Approximate the median
You can find online some interesting research papers on the approximation of the median but my approach is nothing like this.
As we saw above when we have a large dataset and when the column for which we want to calculate the median has a high number of distinct values none of the measures performs well.
So the solution that I propose is to calculate an approximate median by reducing the number of distinct values. Of course, by reducing the number of distinct values we will pay a price we will lose some accuracy, the median will remain very close to what the real median is.
How do we reduce the number of distinct values of the median column?
First and easiest approach:
If the median column is a decimal number, we will simply reduce the number of decimals in that case, we will lose a very little accuracy, however, if after that the cardinality is still too large we can use the second approach.
If the median column is a whole number we will divide by 10 or more the median column until we reach a small enough number of distinct values, we will then compute the median and multiply it back with the denominator.
Let’s see how it works:
We have a dataset of 500M rows and the column for which we want to compute the median has 27,372 distinct values, we already know that none of the two measures will work well since the number of rows is too high for the bulti-in median and the cardinality of the median column is too high for the optimized median measure.
We have to reduce the number of unique values of the median column, so we divide the median column by 10 and we make sure to round the result to the nearest integer.
(If you need to implement such a solution I would advise applying this transformation in the ETL part and not in a DAX calculated column.)
Now we have 5,728 unique values which is good enough for running the optimized median measure.
We can now compute the approximate median which is based on the Median Column /10, the result of the approximate median is 1,191 which we then multiply back by 10 which returns 11,910.
As we can see by dividing the column by 10 we’re losing very little accuracy and in most scenarios having an approximate median will be more than enough.
At maximum in this specific scenario, I can miss the real median by 5 units which represents only 0.018%.
If we have a higher cardinality let’s say 10 million we will need to divide the median column by 1,000 which means that we can miss the real median by 500 units at most, but 500 over 1,000,000 is only 0.05% so still quite accurate.
As we saw the Optimized median measure in Dax can be 1,000 times faster than the built-in function but can also becomes very slow when the cardinality of the median column is too large. When it is the case we can use the approximate median but we will lose up to 0.05% of accuracy which should be acceptable
As for the cardinality of the median column I found that the ideal threshold is at around 10,000, this might vary for you if you have a bigger server, I ran the benchmark on ma personal machine which has 64GB or ram and 16 logical cores.
Except the limitation on the median column cardinality the optimized median measure can run on very large dataset I ran it on dataset with more than 5 billion of rows and it was still returning the median in less than a second.
Here are some figures, as we can see for 2.5B rows it does not event take half a second to run.
This was quite a long post for just a simple median measure, but I did not want to throw the Dax code without providing any context and details.
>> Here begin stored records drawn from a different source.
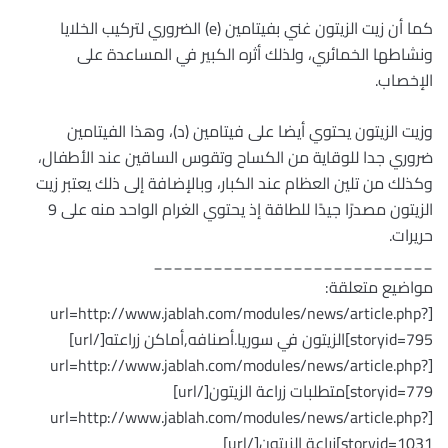
كما أن زيت الزيتون غني بفيتامين (e) الضروري لتركيب الخلايا
ونشاطها الخمائري، ولذلك أثره الكبير في المساعدة على
الإخصاب.
وزيت الزيتون يحتوي أيضا على فيتامين (د)، وهذا الفيتامين
ضروري جدا للوقاية من الكساح وتقوس الساقين عند الأطفال،
وكذلك من تلين العظام عند الكبار، وبالإضافة إلى ذلك يعتبر زيت
الزيتون مصدرًا جيدًا للطاقة إذ يحتوي الغرام الواحد منه على 9
حريرات.
____________________________
مواضيع متعلقة:
[url=http://www.jablah.com/modules/news/article.php?
storyid=795]الزيتون في سوريا.أصنافه,أماكن زراعته[/url]
[url=http://www.jablah.com/modules/news/article.php?
storyid=779]متطلبات زراعة الزيتون[/url]
[url=http://www.jablah.com/modules/news/article.php?
storyid=1031]زراعة الزيتون[/url]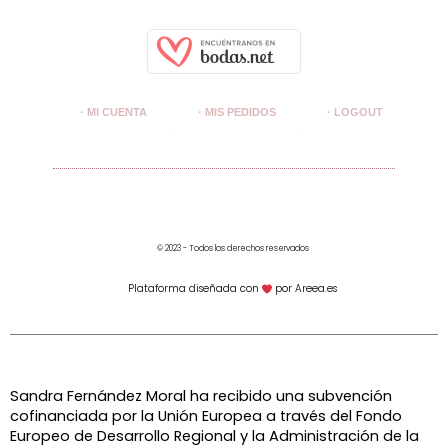
· MI CUENTA
· MIS PEDIDOS
· LOGOUT
© 2023 - Todos los derechos reservados
Plataforma diseñada con
por Areea.es
Sandra Fernández Moral ha recibido una subvención
cofinanciada por la Unión Europea a través del Fondo
Europeo de Desarrollo Regional y la Administración de la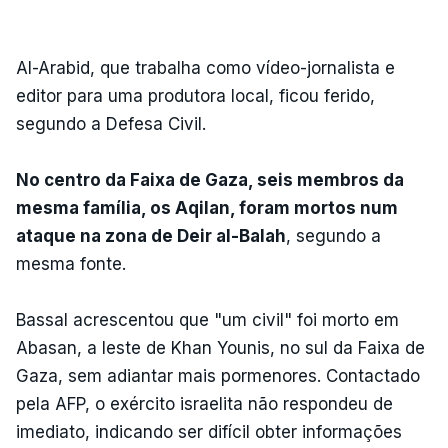
Al-Arabid, que trabalha como vídeo-jornalista e
editor para uma produtora local, ficou ferido,
segundo a Defesa Civil.
No centro da Faixa de Gaza, seis membros da
mesma família, os Aqilan, foram mortos num
ataque na zona de Deir al-Balah
, segundo a
mesma fonte.
Bassal acrescentou que "um civil" foi morto em
Abasan, a leste de Khan Younis, no sul da Faixa de
Gaza, sem adiantar mais pormenores. Contactado
pela AFP, o exército israelita não respondeu de
imediato, indicando ser difícil obter informações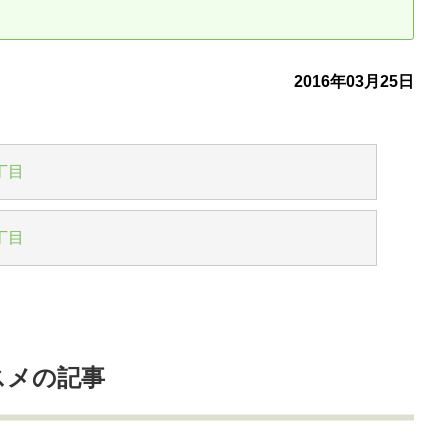
古だから安心して購入できる仕組み
リニュアル仲介で実現する豊かな
2016年03月25日
介による不動産売却
買取による不動産売却
動産の残代金の受領について
不動産売却後の税金
丁目
丁目
スメの記事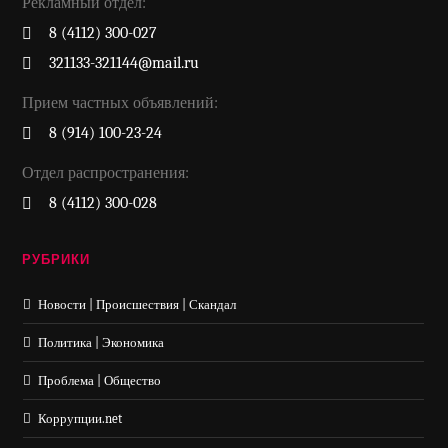
Рекламный отдел:
8 (4112) 300-027
321133-321144@mail.ru
Прием частных объявлений:
8 (914) 100-23-24
Отдел распространения:
8 (4112) 300-028
РУБРИКИ
Новости | Происшествия | Скандал
Политика | Экономика
Проблема | Общество
Коррупции.net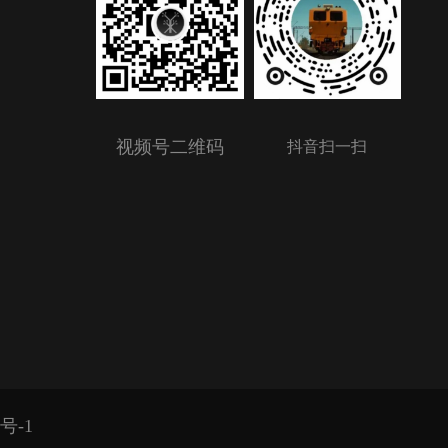
视频号二维码
抖音扫一扫
1号-1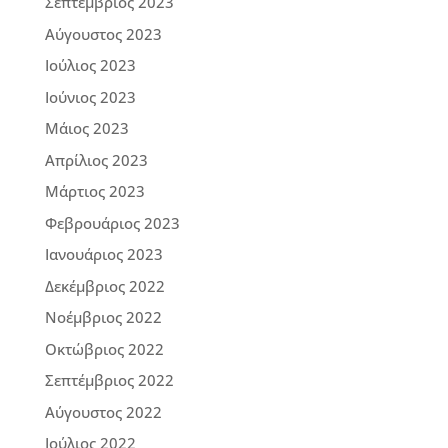
Σεπτέμβριος 2023
Αύγουστος 2023
Ιούλιος 2023
Ιούνιος 2023
Μάιος 2023
Απρίλιος 2023
Μάρτιος 2023
Φεβρουάριος 2023
Ιανουάριος 2023
Δεκέμβριος 2022
Νοέμβριος 2022
Οκτώβριος 2022
Σεπτέμβριος 2022
Αύγουστος 2022
Ιούλιος 2022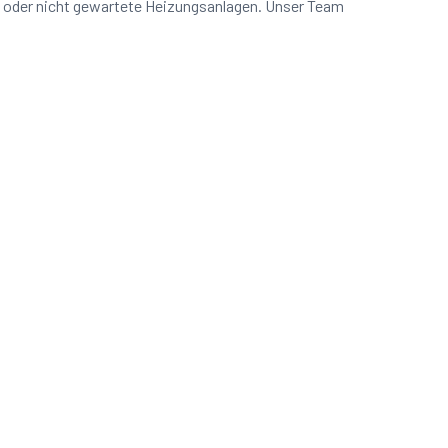
n oder nicht gewartete Heizungsanlagen. Unser Team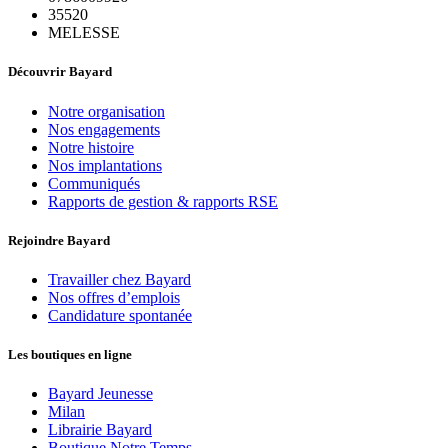
35520
MELESSE
Découvrir Bayard
Notre organisation
Nos engagements
Notre histoire
Nos implantations
Communiqués
Rapports de gestion & rapports RSE
Rejoindre Bayard
Travailler chez Bayard
Nos offres d’emplois
Candidature spontanée
Les boutiques en ligne
Bayard Jeunesse
Milan
Librairie Bayard
Boutique Notre Temps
Any measure optimization requires a good understanding of the context and how the measure is going to be used by the users. So this is why I wanted to highlight all the pros and cons of using the optimized median measure.
For most scenarios this measure will work amazingly I believe and I’m pretty sure it can still be tweaked a little to make it even faster or more customizable but at this point I’m really happy with the performance thanks to the way Vertipaq compress and quickly precalculate things.